Task requirements:
Reproduce the records without their pictures, keeping every word as it is.

(Beginning of Provided information)

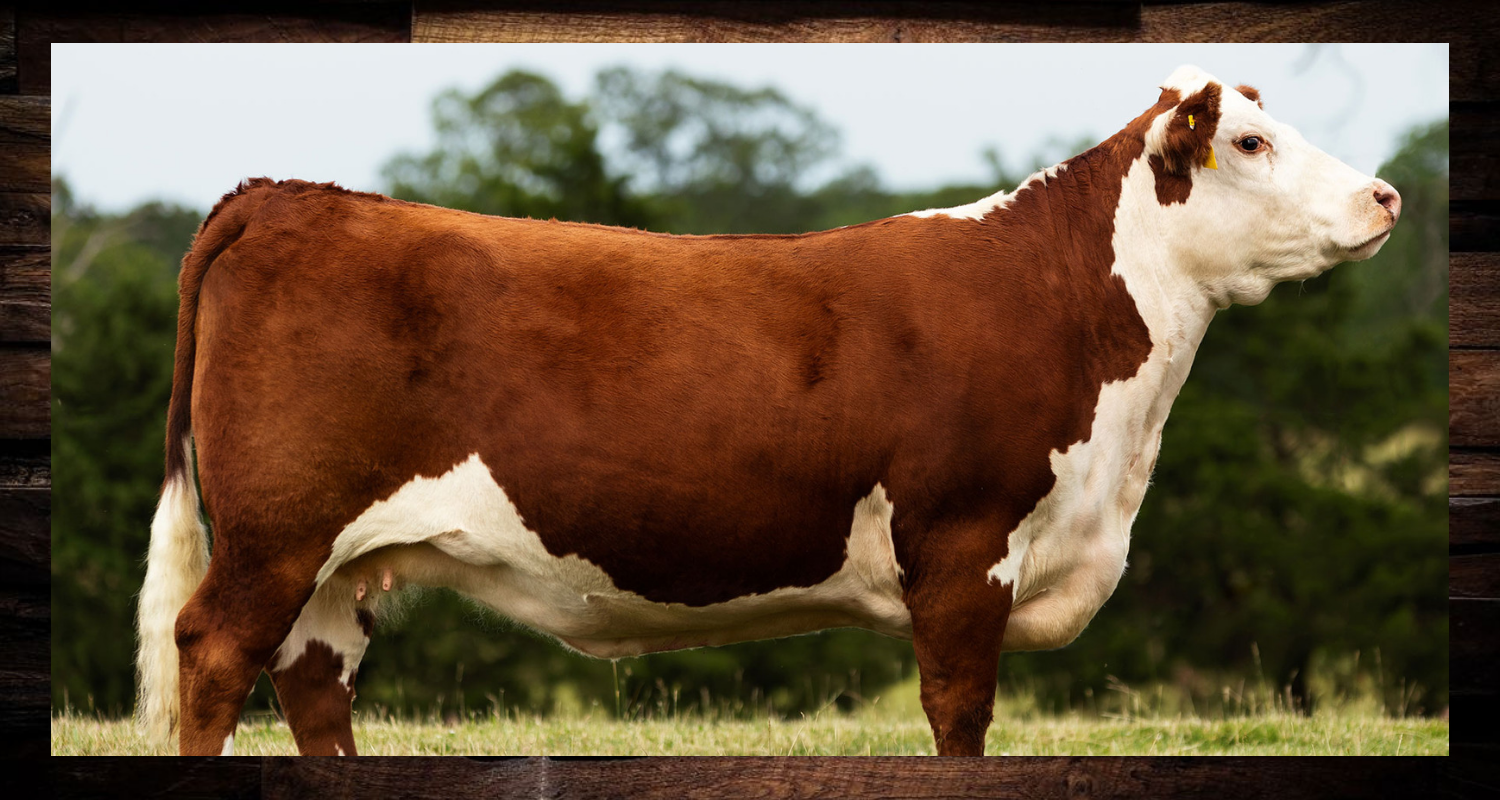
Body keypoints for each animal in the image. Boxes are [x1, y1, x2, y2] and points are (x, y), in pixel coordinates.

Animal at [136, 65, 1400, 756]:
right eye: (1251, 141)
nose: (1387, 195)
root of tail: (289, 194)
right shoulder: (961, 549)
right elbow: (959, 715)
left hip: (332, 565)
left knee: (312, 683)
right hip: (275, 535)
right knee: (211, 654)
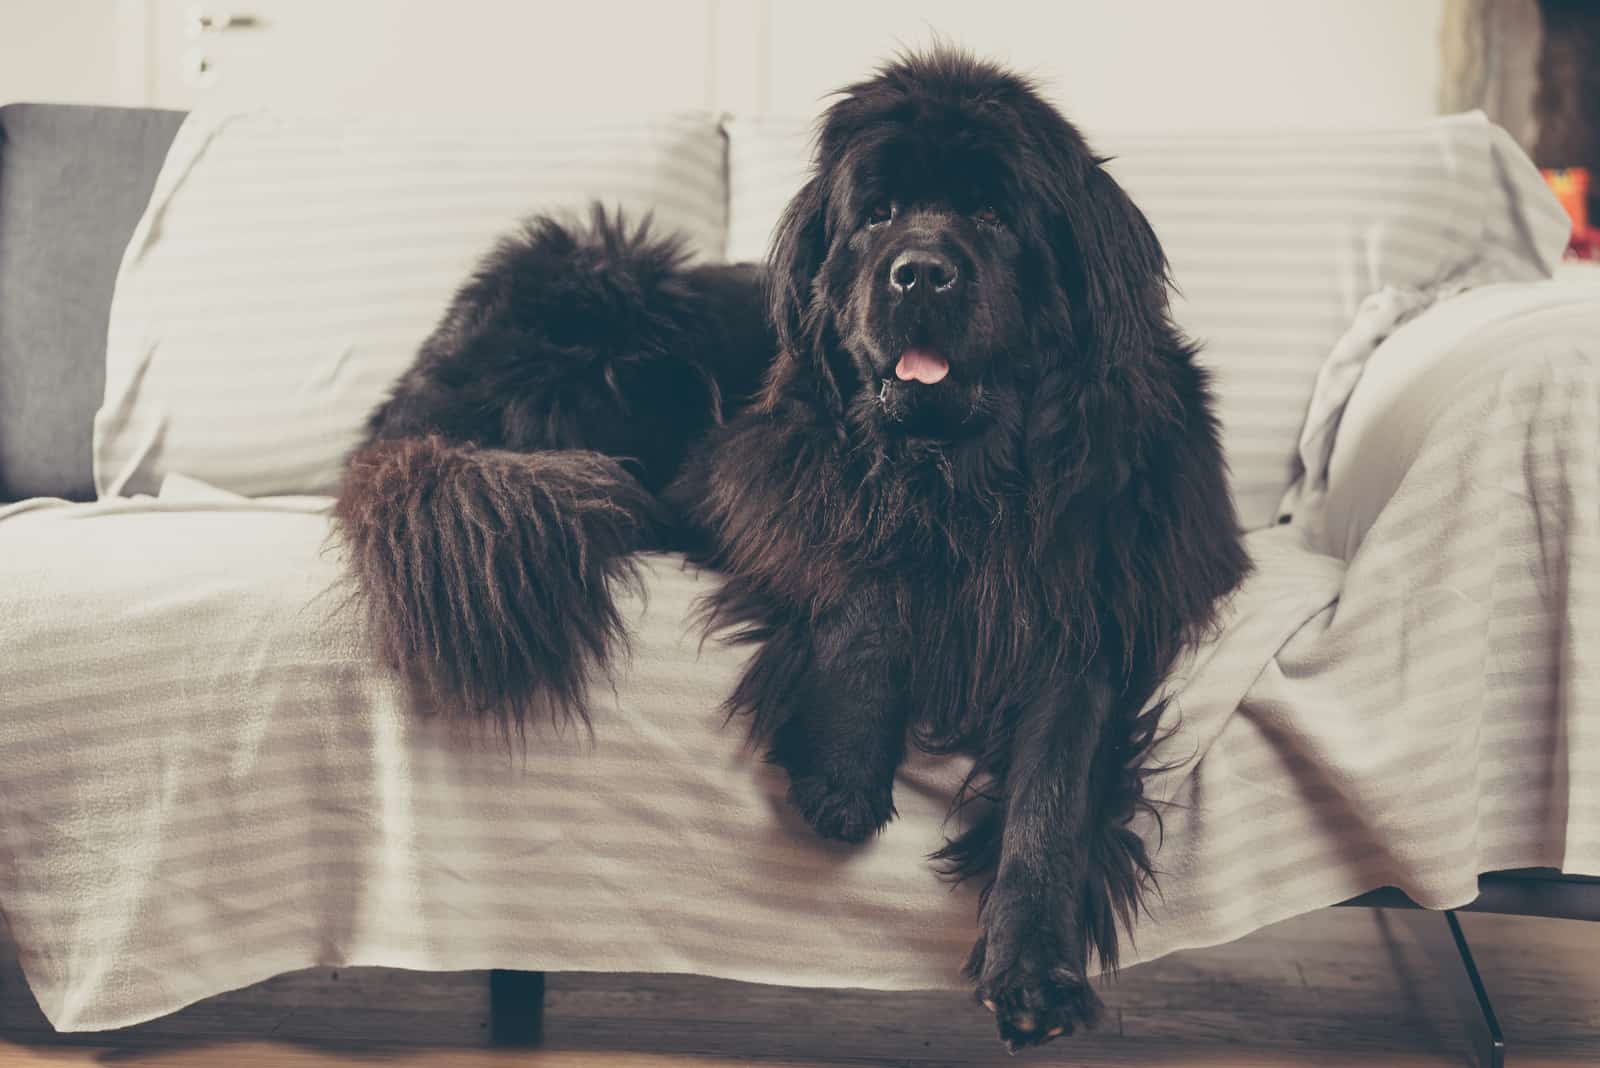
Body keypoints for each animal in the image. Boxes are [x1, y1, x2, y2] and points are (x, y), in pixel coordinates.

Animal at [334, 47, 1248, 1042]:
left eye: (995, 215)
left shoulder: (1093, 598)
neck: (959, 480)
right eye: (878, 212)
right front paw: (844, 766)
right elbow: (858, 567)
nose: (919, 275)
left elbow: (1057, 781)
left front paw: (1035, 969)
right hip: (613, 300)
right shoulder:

(End of Provided information)

Output for this exercise:
Body keypoints for each animal in the image. Boxes are [x1, y1, x2, y2] and points are (x, y), in pixel coordinates.

Animal at [136, 65, 1400, 756]:
right eye: (1251, 141)
nose: (1387, 195)
root of tail: (289, 194)
right shoulder: (961, 549)
right elbow: (959, 715)
left hip: (332, 565)
left knee: (312, 683)
right hip: (275, 535)
right knee: (211, 654)
Body keypoints for each animal in the image. Boxes are [x1, y1, x2, y2] and points are (x, y), in pixel coordinates.

Animal at [334, 47, 1248, 1042]:
left eye: (995, 215)
left shoulder: (1093, 598)
neck: (959, 480)
right eye: (878, 212)
right front paw: (844, 766)
right elbow: (858, 567)
nose: (919, 275)
left elbow: (1057, 781)
left front paw: (1035, 969)
right hip: (613, 300)
right shoulder:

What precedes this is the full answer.